**Your assignment:**
Scan the records beneath this line for the line holding "ENVIA O TEU EMAIL" and the line holding "Angebot reiht sich", then transcribe exactly those two and all lines between.

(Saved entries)
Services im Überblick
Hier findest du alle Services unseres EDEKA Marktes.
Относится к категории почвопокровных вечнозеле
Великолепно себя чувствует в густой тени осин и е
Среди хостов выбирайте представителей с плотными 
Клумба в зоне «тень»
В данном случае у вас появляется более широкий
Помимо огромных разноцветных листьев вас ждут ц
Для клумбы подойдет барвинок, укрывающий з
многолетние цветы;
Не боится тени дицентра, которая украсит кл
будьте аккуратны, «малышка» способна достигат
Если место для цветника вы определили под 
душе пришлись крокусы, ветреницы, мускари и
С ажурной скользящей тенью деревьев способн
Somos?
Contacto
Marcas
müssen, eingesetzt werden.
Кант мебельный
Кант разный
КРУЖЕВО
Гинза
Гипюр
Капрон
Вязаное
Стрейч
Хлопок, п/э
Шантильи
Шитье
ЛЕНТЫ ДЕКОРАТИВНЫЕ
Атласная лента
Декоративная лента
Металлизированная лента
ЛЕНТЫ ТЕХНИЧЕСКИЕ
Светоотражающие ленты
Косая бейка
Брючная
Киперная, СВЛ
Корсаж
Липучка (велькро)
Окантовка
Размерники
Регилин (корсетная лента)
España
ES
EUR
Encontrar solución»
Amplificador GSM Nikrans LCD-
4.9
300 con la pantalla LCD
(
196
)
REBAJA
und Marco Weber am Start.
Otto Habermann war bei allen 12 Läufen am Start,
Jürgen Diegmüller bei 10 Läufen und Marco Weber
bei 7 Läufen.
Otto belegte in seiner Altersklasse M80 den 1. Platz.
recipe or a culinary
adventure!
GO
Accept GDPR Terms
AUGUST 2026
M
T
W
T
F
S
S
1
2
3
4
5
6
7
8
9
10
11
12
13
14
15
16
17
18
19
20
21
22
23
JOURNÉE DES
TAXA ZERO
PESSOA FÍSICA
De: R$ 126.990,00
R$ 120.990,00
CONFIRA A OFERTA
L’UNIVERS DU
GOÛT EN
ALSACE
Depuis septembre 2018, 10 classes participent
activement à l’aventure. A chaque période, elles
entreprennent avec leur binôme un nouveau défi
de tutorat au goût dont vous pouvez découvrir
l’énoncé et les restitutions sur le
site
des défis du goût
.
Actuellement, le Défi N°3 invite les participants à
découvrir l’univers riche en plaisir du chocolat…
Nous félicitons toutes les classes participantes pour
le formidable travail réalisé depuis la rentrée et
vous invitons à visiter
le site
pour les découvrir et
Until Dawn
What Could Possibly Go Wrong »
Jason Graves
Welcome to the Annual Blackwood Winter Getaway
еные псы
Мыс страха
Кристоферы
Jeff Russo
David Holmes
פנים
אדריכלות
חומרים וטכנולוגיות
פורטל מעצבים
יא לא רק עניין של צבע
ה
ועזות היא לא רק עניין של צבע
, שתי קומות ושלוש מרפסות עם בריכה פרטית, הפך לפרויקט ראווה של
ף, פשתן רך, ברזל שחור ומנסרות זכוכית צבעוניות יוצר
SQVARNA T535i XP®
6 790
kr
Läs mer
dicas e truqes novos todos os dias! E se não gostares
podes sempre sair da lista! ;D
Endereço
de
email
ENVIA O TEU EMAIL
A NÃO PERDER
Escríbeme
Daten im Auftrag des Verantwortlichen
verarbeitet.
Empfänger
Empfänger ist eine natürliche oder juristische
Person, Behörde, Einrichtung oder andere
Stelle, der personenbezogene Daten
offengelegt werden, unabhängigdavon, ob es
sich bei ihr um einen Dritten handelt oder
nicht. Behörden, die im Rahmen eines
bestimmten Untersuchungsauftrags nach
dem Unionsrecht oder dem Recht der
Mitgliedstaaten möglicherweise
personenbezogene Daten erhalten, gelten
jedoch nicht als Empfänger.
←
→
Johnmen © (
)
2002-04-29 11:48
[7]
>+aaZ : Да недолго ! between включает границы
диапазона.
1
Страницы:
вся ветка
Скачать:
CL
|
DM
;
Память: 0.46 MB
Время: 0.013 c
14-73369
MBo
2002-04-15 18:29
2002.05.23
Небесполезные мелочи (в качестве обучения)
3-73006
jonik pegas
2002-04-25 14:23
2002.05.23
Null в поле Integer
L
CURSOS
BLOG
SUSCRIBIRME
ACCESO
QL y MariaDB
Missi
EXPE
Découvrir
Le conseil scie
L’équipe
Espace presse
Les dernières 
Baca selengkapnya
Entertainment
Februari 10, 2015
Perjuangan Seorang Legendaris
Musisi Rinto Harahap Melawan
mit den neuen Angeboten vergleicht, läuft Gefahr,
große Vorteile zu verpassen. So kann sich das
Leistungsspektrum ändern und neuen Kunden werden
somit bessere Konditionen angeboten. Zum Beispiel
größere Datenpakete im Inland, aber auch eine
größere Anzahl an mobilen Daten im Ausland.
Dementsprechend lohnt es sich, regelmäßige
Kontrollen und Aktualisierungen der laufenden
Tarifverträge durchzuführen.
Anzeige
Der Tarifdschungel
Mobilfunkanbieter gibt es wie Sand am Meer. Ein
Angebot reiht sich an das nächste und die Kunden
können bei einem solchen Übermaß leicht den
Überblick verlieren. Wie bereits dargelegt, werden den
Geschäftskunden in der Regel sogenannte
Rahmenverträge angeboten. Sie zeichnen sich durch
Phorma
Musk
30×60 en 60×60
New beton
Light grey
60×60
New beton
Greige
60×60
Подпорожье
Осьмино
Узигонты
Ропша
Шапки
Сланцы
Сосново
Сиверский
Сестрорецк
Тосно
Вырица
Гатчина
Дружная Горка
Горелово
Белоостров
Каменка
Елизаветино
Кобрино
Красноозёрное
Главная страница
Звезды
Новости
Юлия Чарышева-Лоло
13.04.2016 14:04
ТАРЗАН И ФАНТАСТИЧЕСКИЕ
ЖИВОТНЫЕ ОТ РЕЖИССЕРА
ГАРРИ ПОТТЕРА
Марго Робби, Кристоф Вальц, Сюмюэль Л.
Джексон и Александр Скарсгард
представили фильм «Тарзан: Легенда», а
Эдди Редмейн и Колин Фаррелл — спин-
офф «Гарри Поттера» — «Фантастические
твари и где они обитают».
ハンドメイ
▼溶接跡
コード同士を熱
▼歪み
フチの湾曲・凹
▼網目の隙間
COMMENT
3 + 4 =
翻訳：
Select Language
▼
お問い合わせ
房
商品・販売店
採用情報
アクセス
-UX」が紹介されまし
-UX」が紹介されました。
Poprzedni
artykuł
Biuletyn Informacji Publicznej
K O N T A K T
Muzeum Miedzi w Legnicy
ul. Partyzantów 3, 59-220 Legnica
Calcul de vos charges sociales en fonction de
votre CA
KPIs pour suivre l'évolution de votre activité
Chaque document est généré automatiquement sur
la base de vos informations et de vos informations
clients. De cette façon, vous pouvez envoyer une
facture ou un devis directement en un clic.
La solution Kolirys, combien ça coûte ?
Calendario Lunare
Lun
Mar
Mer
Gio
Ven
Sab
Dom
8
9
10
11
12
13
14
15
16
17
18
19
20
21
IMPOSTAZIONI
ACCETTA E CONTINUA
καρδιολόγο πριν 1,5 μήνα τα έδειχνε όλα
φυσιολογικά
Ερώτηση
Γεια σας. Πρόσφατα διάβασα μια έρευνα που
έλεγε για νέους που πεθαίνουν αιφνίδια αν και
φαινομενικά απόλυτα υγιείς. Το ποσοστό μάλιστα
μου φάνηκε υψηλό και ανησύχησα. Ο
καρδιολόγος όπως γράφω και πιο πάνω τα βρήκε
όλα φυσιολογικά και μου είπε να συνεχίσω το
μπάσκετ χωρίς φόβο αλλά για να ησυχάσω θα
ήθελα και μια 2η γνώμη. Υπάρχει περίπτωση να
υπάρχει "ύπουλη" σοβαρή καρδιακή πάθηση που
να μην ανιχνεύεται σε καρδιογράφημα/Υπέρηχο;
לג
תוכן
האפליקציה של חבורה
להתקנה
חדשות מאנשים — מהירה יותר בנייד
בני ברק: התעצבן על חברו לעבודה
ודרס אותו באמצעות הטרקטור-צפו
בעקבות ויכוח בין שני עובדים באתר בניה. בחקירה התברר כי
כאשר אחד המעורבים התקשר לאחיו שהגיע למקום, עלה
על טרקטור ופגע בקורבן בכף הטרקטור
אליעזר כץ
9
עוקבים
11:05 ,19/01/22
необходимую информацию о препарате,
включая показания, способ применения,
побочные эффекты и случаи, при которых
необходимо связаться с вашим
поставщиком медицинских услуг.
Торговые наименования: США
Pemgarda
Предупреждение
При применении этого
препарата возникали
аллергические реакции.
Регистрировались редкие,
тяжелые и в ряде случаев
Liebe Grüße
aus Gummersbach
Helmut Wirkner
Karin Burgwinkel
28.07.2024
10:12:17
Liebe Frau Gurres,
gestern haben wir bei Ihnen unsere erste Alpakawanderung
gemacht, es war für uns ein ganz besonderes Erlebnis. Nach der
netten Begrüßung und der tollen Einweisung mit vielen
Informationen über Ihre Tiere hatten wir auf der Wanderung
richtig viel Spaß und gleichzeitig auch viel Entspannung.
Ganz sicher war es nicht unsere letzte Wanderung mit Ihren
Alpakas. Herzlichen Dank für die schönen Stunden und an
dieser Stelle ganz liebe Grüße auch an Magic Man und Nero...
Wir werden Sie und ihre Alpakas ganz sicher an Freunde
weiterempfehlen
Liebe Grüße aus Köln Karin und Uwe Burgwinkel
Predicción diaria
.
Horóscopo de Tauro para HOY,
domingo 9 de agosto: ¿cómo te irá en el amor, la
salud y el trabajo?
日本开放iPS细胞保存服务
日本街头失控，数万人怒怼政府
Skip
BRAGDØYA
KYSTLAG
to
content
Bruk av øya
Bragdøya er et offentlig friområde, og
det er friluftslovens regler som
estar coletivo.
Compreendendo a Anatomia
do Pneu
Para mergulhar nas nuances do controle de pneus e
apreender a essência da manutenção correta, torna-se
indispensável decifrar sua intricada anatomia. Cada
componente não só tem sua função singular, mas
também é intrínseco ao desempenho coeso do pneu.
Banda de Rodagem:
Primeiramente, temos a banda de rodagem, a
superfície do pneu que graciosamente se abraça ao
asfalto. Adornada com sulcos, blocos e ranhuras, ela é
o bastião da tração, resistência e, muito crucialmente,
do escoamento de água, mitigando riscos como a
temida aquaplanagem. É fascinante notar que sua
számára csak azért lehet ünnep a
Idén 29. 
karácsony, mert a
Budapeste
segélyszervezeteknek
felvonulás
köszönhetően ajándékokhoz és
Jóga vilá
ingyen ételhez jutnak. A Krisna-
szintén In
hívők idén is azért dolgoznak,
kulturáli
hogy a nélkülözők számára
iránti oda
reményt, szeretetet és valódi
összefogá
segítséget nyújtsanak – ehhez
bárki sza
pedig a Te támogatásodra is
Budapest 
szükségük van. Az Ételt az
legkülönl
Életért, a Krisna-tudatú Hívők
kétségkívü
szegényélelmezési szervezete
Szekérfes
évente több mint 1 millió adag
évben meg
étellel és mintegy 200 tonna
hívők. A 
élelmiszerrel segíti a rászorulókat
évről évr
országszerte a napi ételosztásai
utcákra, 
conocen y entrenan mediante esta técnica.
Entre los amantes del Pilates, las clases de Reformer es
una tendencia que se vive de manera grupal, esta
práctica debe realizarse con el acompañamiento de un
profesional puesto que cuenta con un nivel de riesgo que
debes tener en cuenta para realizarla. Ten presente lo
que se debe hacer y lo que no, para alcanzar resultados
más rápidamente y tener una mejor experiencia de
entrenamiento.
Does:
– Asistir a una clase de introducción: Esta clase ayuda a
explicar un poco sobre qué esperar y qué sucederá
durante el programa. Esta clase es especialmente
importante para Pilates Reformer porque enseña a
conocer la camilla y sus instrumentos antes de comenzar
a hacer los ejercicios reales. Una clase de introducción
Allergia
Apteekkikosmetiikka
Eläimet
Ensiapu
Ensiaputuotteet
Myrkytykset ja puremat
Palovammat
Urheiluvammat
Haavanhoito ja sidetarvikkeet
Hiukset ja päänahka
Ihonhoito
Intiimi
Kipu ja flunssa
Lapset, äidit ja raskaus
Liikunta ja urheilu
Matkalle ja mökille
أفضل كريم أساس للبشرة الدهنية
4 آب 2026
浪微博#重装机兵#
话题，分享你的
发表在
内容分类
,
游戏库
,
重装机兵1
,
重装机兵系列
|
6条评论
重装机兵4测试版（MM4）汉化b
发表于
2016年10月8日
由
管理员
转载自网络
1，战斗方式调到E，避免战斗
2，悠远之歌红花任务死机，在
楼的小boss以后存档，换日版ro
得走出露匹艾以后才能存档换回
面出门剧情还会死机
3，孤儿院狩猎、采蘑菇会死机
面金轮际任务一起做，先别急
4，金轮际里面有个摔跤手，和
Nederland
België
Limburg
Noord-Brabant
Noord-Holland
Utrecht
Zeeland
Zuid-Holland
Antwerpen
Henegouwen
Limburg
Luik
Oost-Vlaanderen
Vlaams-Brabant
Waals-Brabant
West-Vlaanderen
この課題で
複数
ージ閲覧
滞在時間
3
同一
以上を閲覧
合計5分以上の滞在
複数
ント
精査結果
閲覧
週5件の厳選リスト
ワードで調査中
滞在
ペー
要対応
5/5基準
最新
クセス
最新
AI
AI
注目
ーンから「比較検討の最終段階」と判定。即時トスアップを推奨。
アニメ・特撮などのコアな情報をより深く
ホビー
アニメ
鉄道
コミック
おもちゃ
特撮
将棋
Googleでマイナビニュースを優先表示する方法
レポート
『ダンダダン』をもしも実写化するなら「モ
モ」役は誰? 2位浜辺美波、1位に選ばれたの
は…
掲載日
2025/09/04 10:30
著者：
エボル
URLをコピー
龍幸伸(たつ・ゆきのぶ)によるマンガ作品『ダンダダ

**Exercise answer:**
ENVIA O TEU EMAIL
A NÃO PERDER
Escríbeme
Daten im Auftrag des Verantwortlichen
verarbeitet.
Empfänger
Empfänger ist eine natürliche oder juristische
Person, Behörde, Einrichtung oder andere
Stelle, der personenbezogene Daten
offengelegt werden, unabhängigdavon, ob es
sich bei ihr um einen Dritten handelt oder
nicht. Behörden, die im Rahmen eines
bestimmten Untersuchungsauftrags nach
dem Unionsrecht oder dem Recht der
Mitgliedstaaten möglicherweise
personenbezogene Daten erhalten, gelten
jedoch nicht als Empfänger.
←
→
Johnmen © (
)
2002-04-29 11:48
[7]
>+aaZ : Да недолго ! between включает границы
диапазона.
1
Страницы:
вся ветка
Скачать:
CL
|
DM
;
Память: 0.46 MB
Время: 0.013 c
14-73369
MBo
2002-04-15 18:29
2002.05.23
Небесполезные мелочи (в качестве обучения)
3-73006
jonik pegas
2002-04-25 14:23
2002.05.23
Null в поле Integer
L
CURSOS
BLOG
SUSCRIBIRME
ACCESO
QL y MariaDB
Missi
EXPE
Découvrir
Le conseil scie
L’équipe
Espace presse
Les dernières 
Baca selengkapnya
Entertainment
Februari 10, 2015
Perjuangan Seorang Legendaris
Musisi Rinto Harahap Melawan
mit den neuen Angeboten vergleicht, läuft Gefahr,
große Vorteile zu verpassen. So kann sich das
Leistungsspektrum ändern und neuen Kunden werden
somit bessere Konditionen angeboten. Zum Beispiel
größere Datenpakete im Inland, aber auch eine
größere Anzahl an mobilen Daten im Ausland.
Dementsprechend lohnt es sich, regelmäßige
Kontrollen und Aktualisierungen der laufenden
Tarifverträge durchzuführen.
Anzeige
Der Tarifdschungel
Mobilfunkanbieter gibt es wie Sand am Meer. Ein
Angebot reiht sich an das nächste und die Kunden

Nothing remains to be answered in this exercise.